“I’m a trombonist. The instrument is incredibly important to me. Whenever I am composing, I’m always aware that it has to feel good when you’re playing it”, says Janning Trumann, delivering the kind of killer quote that event organisers love to print in their programme booklets.
Pithy soundbites aside, that was actually Trumann’s explanation of how he sees his role. He is a jazz composer and bandleader and, over the past five years, has put together an impressive series of productions and ensembles. The high point of his career so far was when he and his octet were filmed playing in the Kölner Philharmonie (Cologne Philharmonic Hall) at the end of December 2020. Even though lockdown measures meant that they were playing to an eerily empty concert hall, they still managed to turn the performance into an almost spiritual experience (which can be seen on philharmonie.tv). Trumann’s suite sounded warm yet haunting, rising up with solemn dignity to give the musicians plenty of room for improvisational flights of fancy. And then there was Trumann himself on trombone – deep in concentration, yet earthy to the core.

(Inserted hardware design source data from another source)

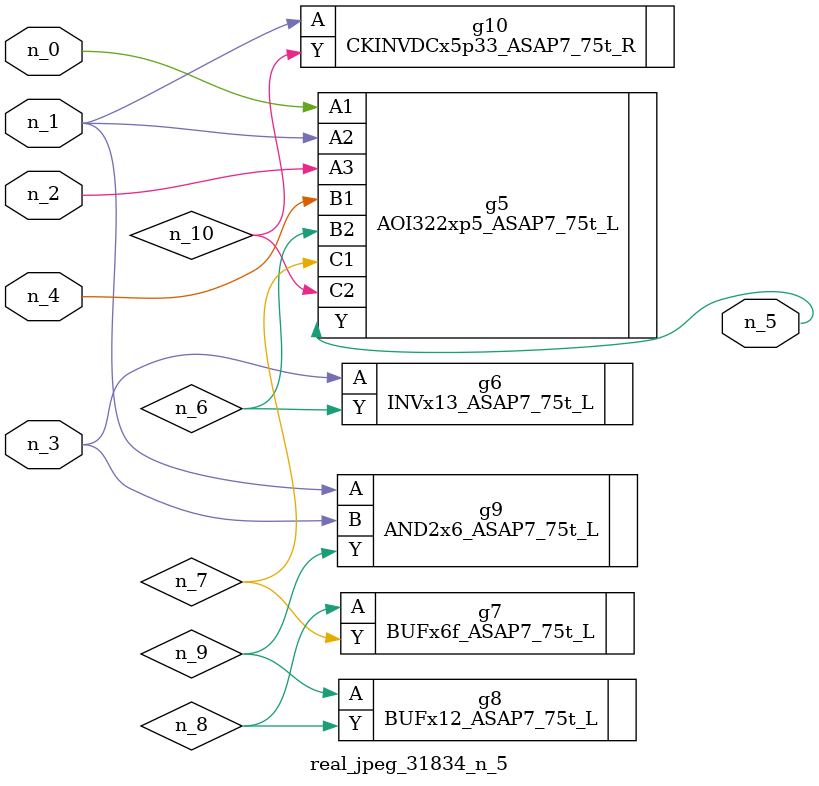
<source format=v>
module real_jpeg_31834_n_5 (n_4, n_0, n_1, n_2, n_3, n_5);

input n_4;
input n_0;
input n_1;
input n_2;
input n_3;

output n_5;

wire n_8;
wire n_6;
wire n_7;
wire n_10;
wire n_9;

AOI322xp5_ASAP7_75t_L g5 ( 
.A1(n_0),
.A2(n_1),
.A3(n_2),
.B1(n_4),
.B2(n_6),
.C1(n_7),
.C2(n_10),
.Y(n_5)
);

AND2x6_ASAP7_75t_L g9 ( 
.A(n_1),
.B(n_3),
.Y(n_9)
);

CKINVDCx5p33_ASAP7_75t_R g10 ( 
.A(n_1),
.Y(n_10)
);

INVx13_ASAP7_75t_L g6 ( 
.A(n_3),
.Y(n_6)
);

BUFx6f_ASAP7_75t_L g7 ( 
.A(n_8),
.Y(n_7)
);

BUFx12_ASAP7_75t_L g8 ( 
.A(n_9),
.Y(n_8)
);


endmodule
</source>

Trumann is also a label producer (Tangible Music), sits on the board of the Kölner Jazz Haus initiative, is active on behalf of the Kölner Jazzkonferenz (the political association for the local jazz scene) – and even represents political party CDU on the city council’s culture committee. His father and brothers are farmers so he helped out with their harvest for years. Oh yes, and he’s a semi-professional triathlete as well. He is 30 years old, speaks a mile a minute and, if he keeps up his current work rate, could well retire in five years’ time – were it not for the threat of boredom. “I know”, he sighs, “people keep telling me that I can’t sit still for five minutes”. If you ask him about his artistic mission and credo, he will tell you that he is a trombonist first and foremost. The musicians that work on his projects cover a very wide spectrum. While he sometimes enlists famous names like pianist Simon Nabatov or legendary drummer Joachim Rueckert, there are times when he plays in a piano-less quartet. And then there are his expansive compositions for large groups, such as the masterful “Rise Beyond” piece for sextet. But at the end of the day, it’s all about Trumann’s music. Ultimately rooted in the full tones of his trombone, it sounds anything but restless and hectic.
His music is a prime example of a kind of jazz that breaks with the traditional theme-improvisation-theme form, pushing together the composition elements like a telescope and letting them expand again coherently. That’s what makes it so fascinating: it is harmonically accessible yet unpredictable and refreshingly complex. “I really do see jazz as being part of high culture. And have no problem with it being academised. [Trumann studied in Cologne and New York]. Our society’s understanding of high culture is currently moving away from opera houses and symphony orchestras and becoming more open, more curious and more global – and jazz stands for this development.”
As one of the European jazz cities driving this movement, Cologne is right at the heart of it. “With established venues like Stadtgarten and Loft, and jazz having been taught at the University of Cologne for decades, Cologne has an amazing steadfastness that Berlin just doesn’t have. We can’t compete with the sheer number of musicians in Berlin, but those guys are envious of our infrastructure here. Quite a few musicians are moving to Cologne right now,” says Trumann.
The Cologne jazz scene is pretty much typical of the Rhineland region: modern, style-conscious, tradition-conscious, but neither iconoclastic nor rigidly dogmatic. “Allowing for improvisation within a structure and then giving that structure room to breathe – both of those things inspire one another,” says Trumann, outlining the methods that have also been adopted by many of his colleagues. The scene welcomes new musicians with tolerance, curiosity and the offer of a helping hand: anyone who comes up with new band concepts is sure to find like-minded musicians very quickly. There is only one constant: the boundless enthusiasm for the Miles Davis Quintet of the late 1950s and 1960s. “The Cologne scene is obsessed with that stuff!”, he laughs.
One key component missing in this development so far is that the city has no major jazz festival of its own. As Trumann admits: “You could probably say that the whole year is one big festival in Cologne, given the number of concerts taking place here. The Jazzkonferenz team came to the conclusion that it was madness for the huge Cologne scene to provide the music for pretty much all the festivals in our region but not being able to present itself on its home turf with all niches together in one package!” By 2019, we had managed to convince the city to give us €150,000 to help finance a Cologne Jazz Week for autumn 2021. This is how Trumann ended up with his next job: as the festival’s artistic director. “We want the festival to be people-friendly – an open invitation to everyone to come and get acquainted with today’s jazz.” The aim is to allow the Cologne scene to go head-to-head with international acts, to spotlight collaborations and allow people to connect. There is little doubt that the jazz musicians of Cologne will be able to rise to this challenge. And who knows – maybe they can work a little on their Miles Davis obsession while they’re at it?